TEXTO DO EXERCÍCIO:
====

Terceiro: a credibilidade da Seleção tinha fundamento. Em 1981, o Brasil fez uma excursão à Europa e bateu três potências: Inglaterra (1 a 0), Alemanha (2 a 1) e França (3 a 1). Aliás, na primeira Era Telê o Brasil venceu a Alemanha, que seria vice-campeã mundial, por três vezes, uma delas por 4 a 1. O time era cantado e decantado por toda a imprensa esportiva mundial, sem exceções. E a base do time vinha de timaços como São Paulo, Atlético e Flamengo.

Tudo isso gerou uma enorme expectativa que na Espanha não se confirmou. Há muitos motivos mas, descontando-se a estreia contra a URSS, sempre complicada e nervosa, a Seleção passou com muita facilidade pelos seus três adversários a seguir. Se Escócia e Nova Zelândia eram fácies de bater, o mesmo não se pode dizer da Argentina, que sempre é um osso duríssimo de roer. A vitória por 3 a 1 foi inconteste. Quatro vitórias em quatro jogos, ainda que sem o brilho de quem costumava oferecer shows – mas todos sabemos que, na Copa, é diferente. Com seis gols nas duas primeiras partidas, o Brasil superou a estatística empacada desde 1954.

O jogo contra a Itália era muito perigoso, mas muitos italianos reconheciam a superioridade brasileira e a vantagem do empate para os então tricampeões mundiais. Só que a Itália jogou como nunca, esteve à frente do marcador em boa parte do jogo e, no fim, conseguiu sua vitória em uma jogada até inesperada (o peteleco de Tardelli se converter num passe para a finalização qualificada de Paolo Rossi). Os italianos foram melhores e souberam alcançar o resultado. O timaço brasileiro, com exceção de bons momentos de Sócrates e Falcão (por sinal, autores dos gols), fez uma de suas piores partidas desde que o trabalho iniciara em 1980.

====

LISTA DE TAREFAS:
(1) Segundo o texto sobre a Seleção, por qual placar o Brasil venceu a Argentina?
(2) Por favor, transcreva o trecho do texto sobre a Seleção começando em "Terceiro: a credibilidade" e seguindo até "Atlético e Flamengo.".
Os registros provêm de outra fonte.

====

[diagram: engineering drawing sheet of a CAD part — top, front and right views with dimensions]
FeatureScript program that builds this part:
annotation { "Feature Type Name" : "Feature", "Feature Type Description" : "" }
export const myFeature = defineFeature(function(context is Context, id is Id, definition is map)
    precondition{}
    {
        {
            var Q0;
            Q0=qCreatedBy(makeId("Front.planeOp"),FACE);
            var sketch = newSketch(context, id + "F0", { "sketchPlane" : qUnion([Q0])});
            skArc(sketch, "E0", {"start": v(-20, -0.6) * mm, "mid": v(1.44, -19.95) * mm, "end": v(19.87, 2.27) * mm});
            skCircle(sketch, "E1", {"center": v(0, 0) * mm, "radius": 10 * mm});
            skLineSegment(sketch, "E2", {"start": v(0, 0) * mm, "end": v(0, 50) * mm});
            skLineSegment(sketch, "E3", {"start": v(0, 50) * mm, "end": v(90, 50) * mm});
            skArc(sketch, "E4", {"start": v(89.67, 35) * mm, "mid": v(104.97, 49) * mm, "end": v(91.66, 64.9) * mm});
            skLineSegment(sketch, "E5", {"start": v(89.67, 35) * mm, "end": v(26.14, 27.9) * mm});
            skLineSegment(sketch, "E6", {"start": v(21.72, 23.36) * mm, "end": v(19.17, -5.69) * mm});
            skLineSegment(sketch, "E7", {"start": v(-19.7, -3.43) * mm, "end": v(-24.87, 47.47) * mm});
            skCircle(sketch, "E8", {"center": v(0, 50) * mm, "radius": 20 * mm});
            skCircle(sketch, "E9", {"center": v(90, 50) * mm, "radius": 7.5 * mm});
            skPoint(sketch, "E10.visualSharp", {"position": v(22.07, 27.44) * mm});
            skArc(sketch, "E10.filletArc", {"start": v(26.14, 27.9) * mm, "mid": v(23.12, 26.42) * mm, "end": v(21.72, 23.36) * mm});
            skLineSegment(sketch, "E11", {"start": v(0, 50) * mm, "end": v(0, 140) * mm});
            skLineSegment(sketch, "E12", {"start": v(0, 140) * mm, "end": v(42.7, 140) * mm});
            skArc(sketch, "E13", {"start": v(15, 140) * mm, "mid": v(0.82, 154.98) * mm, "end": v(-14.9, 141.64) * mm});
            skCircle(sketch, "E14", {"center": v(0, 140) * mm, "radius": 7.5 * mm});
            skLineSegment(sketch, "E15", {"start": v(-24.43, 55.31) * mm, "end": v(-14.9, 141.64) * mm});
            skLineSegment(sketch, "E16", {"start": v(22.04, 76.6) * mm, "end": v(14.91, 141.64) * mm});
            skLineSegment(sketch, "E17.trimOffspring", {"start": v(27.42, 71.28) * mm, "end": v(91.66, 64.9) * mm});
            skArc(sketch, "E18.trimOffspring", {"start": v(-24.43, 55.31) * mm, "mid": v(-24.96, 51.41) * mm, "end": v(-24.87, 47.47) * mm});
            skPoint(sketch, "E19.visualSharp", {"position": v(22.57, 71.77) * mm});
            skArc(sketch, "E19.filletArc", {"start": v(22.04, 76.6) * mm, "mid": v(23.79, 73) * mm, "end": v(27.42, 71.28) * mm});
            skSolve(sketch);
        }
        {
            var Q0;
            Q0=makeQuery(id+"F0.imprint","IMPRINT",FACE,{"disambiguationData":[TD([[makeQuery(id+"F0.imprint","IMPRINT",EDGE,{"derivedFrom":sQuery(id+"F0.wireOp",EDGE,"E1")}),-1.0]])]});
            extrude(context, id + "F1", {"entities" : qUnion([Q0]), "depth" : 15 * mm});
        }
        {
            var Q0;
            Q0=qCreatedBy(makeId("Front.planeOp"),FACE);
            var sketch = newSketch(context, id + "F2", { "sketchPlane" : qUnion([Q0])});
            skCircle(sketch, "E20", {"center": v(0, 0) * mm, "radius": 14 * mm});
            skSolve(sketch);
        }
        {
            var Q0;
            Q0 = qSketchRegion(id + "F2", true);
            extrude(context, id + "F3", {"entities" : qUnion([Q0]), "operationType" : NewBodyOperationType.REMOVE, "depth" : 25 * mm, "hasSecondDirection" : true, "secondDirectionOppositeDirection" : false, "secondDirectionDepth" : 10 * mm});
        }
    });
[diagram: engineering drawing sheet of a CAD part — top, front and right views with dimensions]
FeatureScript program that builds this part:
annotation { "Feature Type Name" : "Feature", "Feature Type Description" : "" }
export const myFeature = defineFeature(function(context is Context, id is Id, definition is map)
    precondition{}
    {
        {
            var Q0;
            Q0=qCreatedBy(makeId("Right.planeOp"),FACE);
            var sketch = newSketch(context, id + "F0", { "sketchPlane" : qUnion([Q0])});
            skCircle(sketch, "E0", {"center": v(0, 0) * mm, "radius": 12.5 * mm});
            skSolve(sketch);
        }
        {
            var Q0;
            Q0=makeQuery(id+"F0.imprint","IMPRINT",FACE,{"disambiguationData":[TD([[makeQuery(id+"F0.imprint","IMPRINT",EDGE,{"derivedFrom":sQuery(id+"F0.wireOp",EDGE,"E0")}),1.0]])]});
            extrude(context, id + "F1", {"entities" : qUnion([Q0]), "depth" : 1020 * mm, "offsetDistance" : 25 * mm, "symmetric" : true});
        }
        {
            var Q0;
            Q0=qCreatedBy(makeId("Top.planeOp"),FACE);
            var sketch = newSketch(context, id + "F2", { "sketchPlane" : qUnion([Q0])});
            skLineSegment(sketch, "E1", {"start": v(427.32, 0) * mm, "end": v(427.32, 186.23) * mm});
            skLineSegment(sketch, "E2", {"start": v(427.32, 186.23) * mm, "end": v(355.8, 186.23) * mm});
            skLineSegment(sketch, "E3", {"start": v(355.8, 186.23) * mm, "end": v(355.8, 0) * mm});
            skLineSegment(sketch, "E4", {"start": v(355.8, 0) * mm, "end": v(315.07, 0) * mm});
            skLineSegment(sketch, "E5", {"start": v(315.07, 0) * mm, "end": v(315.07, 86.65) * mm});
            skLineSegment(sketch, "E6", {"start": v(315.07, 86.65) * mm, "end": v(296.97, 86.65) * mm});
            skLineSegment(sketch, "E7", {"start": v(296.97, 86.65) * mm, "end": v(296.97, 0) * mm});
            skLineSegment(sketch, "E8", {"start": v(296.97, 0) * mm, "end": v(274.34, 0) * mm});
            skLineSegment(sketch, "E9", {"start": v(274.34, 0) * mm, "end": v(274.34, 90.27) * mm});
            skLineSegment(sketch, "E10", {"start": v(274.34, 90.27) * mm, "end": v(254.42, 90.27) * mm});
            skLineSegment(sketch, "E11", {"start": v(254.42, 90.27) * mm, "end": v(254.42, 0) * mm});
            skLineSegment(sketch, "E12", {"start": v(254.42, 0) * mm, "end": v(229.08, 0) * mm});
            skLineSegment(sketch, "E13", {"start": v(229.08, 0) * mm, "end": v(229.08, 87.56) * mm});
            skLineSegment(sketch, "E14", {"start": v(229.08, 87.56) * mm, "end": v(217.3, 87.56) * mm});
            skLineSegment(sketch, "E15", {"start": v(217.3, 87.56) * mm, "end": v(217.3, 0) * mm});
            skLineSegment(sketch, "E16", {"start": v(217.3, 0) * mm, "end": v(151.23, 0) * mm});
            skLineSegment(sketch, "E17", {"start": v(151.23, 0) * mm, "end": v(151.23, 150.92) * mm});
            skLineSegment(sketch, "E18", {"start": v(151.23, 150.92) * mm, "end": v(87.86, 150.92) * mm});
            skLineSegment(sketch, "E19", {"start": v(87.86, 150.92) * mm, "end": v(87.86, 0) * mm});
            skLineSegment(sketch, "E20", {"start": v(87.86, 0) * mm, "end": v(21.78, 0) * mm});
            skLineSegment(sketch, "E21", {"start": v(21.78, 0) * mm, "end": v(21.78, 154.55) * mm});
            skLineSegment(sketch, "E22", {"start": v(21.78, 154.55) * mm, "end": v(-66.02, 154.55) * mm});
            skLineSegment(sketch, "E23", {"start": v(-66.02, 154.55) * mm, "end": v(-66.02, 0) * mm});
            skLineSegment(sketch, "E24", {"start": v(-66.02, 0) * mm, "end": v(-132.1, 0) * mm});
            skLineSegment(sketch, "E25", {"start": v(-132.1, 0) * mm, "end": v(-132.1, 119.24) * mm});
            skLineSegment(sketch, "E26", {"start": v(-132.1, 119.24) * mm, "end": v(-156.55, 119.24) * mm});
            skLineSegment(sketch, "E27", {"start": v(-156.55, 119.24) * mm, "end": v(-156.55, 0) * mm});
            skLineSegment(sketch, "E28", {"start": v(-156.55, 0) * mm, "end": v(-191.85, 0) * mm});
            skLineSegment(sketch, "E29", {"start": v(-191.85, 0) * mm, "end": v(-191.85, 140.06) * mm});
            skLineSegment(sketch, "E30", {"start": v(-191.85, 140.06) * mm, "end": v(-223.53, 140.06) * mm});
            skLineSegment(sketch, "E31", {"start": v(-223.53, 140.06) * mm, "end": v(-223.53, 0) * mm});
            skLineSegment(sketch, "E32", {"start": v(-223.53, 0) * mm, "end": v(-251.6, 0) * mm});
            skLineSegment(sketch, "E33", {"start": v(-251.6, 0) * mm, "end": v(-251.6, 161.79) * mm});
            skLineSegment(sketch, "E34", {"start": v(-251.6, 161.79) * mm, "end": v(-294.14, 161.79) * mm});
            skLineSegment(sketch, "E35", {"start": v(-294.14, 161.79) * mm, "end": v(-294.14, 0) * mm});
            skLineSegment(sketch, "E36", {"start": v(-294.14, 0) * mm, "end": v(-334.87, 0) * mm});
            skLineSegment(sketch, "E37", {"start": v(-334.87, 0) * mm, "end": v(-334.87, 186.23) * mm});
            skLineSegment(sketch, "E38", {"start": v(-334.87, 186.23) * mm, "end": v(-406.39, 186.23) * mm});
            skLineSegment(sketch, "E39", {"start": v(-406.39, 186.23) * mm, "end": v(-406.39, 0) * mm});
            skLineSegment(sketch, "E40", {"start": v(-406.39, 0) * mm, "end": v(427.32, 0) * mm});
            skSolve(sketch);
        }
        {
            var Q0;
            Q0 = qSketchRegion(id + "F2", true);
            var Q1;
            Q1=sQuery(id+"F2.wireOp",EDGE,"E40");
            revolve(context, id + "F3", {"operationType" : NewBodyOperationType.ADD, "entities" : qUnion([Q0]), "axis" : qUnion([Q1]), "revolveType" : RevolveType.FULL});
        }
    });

====

RESULTADOS POR TAREFA:
(1) Por 3 a 1.

(2)
Terceiro: a credibilidade da Seleção tinha fundamento. Em 1981, o Brasil fez uma excursão à Europa e bateu três potências: Inglaterra (1 a 0), Alemanha (2 a 1) e França (3 a 1). Aliás, na primeira Era Telê o Brasil venceu a Alemanha, que seria vice-campeã mundial, por três vezes, uma delas por 4 a 1. O time era cantado e decantado por toda a imprensa esportiva mundial, sem exceções. E a base do time vinha de timaços como São Paulo, Atlético e Flamengo.